Confirmation process then, now: Both parties flip-flop

0 Comments | Deseret News (Salt Lake City), Jul 31, 2005 | by Dick Polman Knight Ridder Newspapers

PHILADELPHIA -- Democrats in Washington think it's time to stop swooning over John Roberts. They want the guy to get specific.

They want President Bush's high-court nominee to state his positions on the hot judicial issues that might land in his lap -- abortion, privacy, gay rights, affirmative action, church and state, federal power, you name it. As New York Sen. Charles Schumer argued in a speech Wednesday, "This (confirmation) process should not be a rote and robotic review of the resume." On the contrary, he insists that Roberts should specify his views "to prove that he is not an ideologue."

Yet this was not the Democratic argument in July 1993, when President Bill Clinton tapped Ruth Bader Ginsburg for the court. Quite the opposite, in fact.

Here's what Delaware Sen. Joseph Biden -- at the time, chairman of the Senate Judiciary Committee -- advised Ginsburg: "You not only have a right to choose what you will answer and not answer, but in my view you should not answer a question of what your view will be on an issue that clearly is going to come before the court in 50 forms, probably, over your tenure on the court."

Today's Democrats, above all, want specificity on abortion. Vermont Sen. Pat Leahy said Monday that if a nominee doesn't declare advance support for Roe v. Wade, "I don't see how they get confirmed." Yet back in 1999, Leahy told PBS: "You cannot have a small clique decide they want to know exactly how judges are going to rule before they go on the bench."

In other words, welcome to the Senate confirmation process, where the principles of lawmakers appear to be quite flexible -- dictated by the contingencies of the moment, and fueled by the take-no- prisoners mentality that dominates contemporary politics.

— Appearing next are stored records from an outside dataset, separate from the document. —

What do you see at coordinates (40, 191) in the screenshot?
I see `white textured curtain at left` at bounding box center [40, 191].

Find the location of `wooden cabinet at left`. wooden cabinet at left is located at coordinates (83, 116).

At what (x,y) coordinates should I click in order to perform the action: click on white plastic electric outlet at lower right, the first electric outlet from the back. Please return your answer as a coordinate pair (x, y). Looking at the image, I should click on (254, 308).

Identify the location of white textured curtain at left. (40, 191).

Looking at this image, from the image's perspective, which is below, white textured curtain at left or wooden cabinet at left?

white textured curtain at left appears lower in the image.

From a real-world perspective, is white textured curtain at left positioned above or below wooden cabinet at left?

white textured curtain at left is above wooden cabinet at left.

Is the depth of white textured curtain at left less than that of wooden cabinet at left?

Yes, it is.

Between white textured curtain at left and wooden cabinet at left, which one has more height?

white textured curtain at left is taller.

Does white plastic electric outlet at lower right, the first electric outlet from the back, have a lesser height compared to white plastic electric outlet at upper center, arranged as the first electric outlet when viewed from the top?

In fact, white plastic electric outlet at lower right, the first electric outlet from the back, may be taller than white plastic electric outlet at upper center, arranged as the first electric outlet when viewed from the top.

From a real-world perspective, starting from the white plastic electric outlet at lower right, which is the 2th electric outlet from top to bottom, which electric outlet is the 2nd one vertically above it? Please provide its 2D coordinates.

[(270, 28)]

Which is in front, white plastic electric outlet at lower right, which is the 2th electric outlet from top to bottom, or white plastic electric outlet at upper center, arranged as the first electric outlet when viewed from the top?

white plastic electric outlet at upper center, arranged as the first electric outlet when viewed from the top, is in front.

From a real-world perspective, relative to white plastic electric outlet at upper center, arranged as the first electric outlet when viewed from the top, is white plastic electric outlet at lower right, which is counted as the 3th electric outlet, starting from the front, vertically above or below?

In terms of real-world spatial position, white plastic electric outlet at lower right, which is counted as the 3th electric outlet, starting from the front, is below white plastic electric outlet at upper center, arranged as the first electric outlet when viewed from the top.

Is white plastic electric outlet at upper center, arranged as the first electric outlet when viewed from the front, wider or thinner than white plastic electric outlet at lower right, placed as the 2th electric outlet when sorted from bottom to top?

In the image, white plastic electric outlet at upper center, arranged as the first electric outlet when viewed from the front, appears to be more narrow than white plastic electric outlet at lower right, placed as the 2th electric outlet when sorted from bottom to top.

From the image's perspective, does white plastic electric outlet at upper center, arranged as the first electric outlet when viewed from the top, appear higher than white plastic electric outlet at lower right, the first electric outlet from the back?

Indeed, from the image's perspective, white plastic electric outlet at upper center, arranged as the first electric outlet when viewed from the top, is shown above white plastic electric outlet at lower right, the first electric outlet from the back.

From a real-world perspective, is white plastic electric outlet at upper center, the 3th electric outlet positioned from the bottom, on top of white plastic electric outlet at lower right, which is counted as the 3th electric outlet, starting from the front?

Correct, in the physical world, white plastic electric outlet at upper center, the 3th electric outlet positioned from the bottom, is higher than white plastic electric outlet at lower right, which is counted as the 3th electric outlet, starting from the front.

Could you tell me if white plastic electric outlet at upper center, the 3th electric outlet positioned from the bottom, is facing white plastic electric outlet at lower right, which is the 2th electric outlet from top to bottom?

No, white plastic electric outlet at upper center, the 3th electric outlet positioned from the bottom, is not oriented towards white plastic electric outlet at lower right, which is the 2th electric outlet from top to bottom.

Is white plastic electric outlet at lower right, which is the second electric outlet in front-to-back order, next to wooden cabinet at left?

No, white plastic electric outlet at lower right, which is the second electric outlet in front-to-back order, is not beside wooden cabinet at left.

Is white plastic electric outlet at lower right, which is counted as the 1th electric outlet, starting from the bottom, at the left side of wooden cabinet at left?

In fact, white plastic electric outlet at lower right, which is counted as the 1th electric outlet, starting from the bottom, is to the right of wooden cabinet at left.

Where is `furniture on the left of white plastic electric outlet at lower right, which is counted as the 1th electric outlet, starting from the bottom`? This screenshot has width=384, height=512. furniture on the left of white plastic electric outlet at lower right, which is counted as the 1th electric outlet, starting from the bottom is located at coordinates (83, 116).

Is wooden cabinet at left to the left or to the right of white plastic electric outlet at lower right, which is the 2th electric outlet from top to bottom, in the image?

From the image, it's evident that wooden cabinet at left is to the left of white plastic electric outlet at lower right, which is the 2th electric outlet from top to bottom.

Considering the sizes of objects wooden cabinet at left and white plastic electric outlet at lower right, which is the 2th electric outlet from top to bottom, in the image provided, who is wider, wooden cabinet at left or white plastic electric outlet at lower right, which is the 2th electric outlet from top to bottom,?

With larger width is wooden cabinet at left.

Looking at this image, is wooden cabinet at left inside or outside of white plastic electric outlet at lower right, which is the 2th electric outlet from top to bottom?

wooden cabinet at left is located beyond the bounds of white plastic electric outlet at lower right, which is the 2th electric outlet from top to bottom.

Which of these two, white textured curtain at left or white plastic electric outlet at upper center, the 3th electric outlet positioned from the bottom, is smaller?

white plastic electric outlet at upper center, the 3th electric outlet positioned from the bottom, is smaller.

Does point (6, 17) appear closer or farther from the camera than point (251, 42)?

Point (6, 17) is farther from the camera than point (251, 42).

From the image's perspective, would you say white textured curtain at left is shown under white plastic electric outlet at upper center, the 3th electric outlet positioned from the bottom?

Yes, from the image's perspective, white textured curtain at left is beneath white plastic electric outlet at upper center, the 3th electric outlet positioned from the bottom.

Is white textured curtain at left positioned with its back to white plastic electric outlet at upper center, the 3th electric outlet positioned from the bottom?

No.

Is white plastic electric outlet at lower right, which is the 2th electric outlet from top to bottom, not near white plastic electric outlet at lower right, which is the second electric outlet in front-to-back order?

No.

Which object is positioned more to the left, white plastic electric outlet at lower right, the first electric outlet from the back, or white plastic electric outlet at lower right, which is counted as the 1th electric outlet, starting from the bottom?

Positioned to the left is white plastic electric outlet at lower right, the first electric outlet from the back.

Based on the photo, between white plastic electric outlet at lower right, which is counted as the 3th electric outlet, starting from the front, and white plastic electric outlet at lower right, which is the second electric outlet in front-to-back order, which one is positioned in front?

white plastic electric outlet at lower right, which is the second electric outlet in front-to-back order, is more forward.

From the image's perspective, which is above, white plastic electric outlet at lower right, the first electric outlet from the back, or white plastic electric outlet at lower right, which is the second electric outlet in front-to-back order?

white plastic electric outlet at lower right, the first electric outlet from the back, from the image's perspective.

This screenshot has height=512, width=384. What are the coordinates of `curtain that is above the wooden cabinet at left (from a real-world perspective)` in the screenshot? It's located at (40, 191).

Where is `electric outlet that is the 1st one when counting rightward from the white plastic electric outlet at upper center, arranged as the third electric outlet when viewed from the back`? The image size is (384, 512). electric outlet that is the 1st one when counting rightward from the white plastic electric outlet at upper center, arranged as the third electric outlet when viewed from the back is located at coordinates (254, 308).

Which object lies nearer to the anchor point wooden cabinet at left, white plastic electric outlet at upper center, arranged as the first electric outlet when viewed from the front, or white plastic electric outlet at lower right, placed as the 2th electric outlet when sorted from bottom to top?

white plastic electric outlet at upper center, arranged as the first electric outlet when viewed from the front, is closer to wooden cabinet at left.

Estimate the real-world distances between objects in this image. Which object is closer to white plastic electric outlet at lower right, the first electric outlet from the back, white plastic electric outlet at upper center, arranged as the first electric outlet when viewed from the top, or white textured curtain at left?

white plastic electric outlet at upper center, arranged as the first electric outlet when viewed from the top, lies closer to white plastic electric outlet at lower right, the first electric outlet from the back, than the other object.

In the weeks ahead, as the Judiciary Committee prepares for hearings with Roberts, there will be considerable wrangling over whether it is wise or foolish to elicit a court nominee's opinions on issues and rulings, both past and pending. It's part of a larger debate, centuries old: Should we pick judges solely on the basis of brains and temperament, or do we want judges with known views who will deliver predictable rulings?

When politicians weigh in on these lofty issues, however, expediency often trumps consistency. The current Republican stance, for example, is essentially the opposite of the 1993 Republican stance.

Twelve years ago, Republicans tried hard to pin down Ginsburg on issues, and after they won control of the Senate in 1995, they invoked specificity as a weapon against Clinton's lower-court nominees. The Judiciary Committee chairman at the time, Utah's Orrin Hatch, argued in a 1997 speech, "I believe the Senate should do what it can to ascertain the jurisprudential views a nominee will bring to the bench in order to prevent the confirmation of those who are likely to be judicial activists."

Yet today, with Bush in power, Senate Republicans are arguing the other way. In a memo Tuesday, they said: "No judicial nominee should be compelled to answer any question that would force him or her to prejudge or signal future conclusions. . . . Any demand that Judge Roberts prejudge cases or issues threatens the independence of the federal judiciary."

The two parties have exchanged stances out of political necessity. Republicans don't want Roberts to get specific about his views on Roe v. Wade because they don't want to risk triggering broader opposition to him, or sowing doubts among the few GOP senators who support Roe. The latest polls show that a significant majority of Americans want Roberts to state his position on abortion -- and that a majority want Roe to remain the law of the land.

Meanwhile, the Democrats, confronted with a widely lauded GOP nominee, are demanding specificity because it might provide them with some much-needed traction: If Roberts answers their questions and reveals conservative views, they can cite those views as a reason to vote no (and thus satisfy liberal interest groups); and if Roberts refuses to answer their questions, they can cite stonewalling as a reason to vote no.

That second option is probably more likely. Court nominees are trained by their handlers to answer in generalities (they always say they'll adhere to the law when making their rulings), and Roberts probably won't be different. Schumer, a Judiciary Committee member, has met with Roberts but failed to get him to open up. On Wednesday, he warned, "Judge Roberts' reticence is wrong. I think it's going to cause some problems."

Yet the record shows that the Republicans decided not to cause problems for Ginsburg back in 1993 -- despite her staunch reticence on dozens of questions during the Senate confirmation hearings.

When Hank Brown, a Colorado Republican, asked whether gays deserved equal rights, she replied, "This is an area where I sense that anything I say could be taken as a hint or forecast." When South Carolina's Strom Thurmond asked for an opinion about private- school vouchers, she replied, "This is the very kind of question that I ruled out." When Pennsylvania's Arlen Specter tried to quiz her about the death penalty, she replied, "My own views . . . are not relevant to the job for which you are considering me."